**WHAT YOU NEED TO DO**
Reproduce the listing below exactly. Pictures do not belong in the copy.

**DATASET RECORDS**
•••
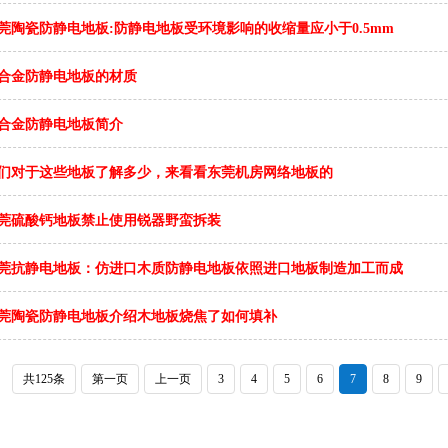
莞陶瓷防静电地板:防静电地板受环境影响的收缩量应小于0.5mm
合金防静电地板的材质
合金防静电地板简介
们对于这些地板了解多少，来看看东莞机房网络地板的
莞硫酸钙地板禁止使用锐器野蛮拆装
莞抗静电地板：仿进口木质防静电地板依照进口地板制造加工而成
莞陶瓷防静电地板介绍木地板烧焦了如何填补
共125条
第一页
上一页
3
4
5
6
7
8
9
•••
**FINAL ANSWER**
莞陶瓷防静电地板:防静电地板受环境影响的收缩量应小于0.5mm
合金防静电地板的材质
合金防静电地板简介
们对于这些地板了解多少，来看看东莞机房网络地板的
莞硫酸钙地板禁止使用锐器野蛮拆装
莞抗静电地板：仿进口木质防静电地板依照进口地板制造加工而成
莞陶瓷防静电地板介绍木地板烧焦了如何填补
共125条
第一页
上一页
3
4
5
6
7
8
9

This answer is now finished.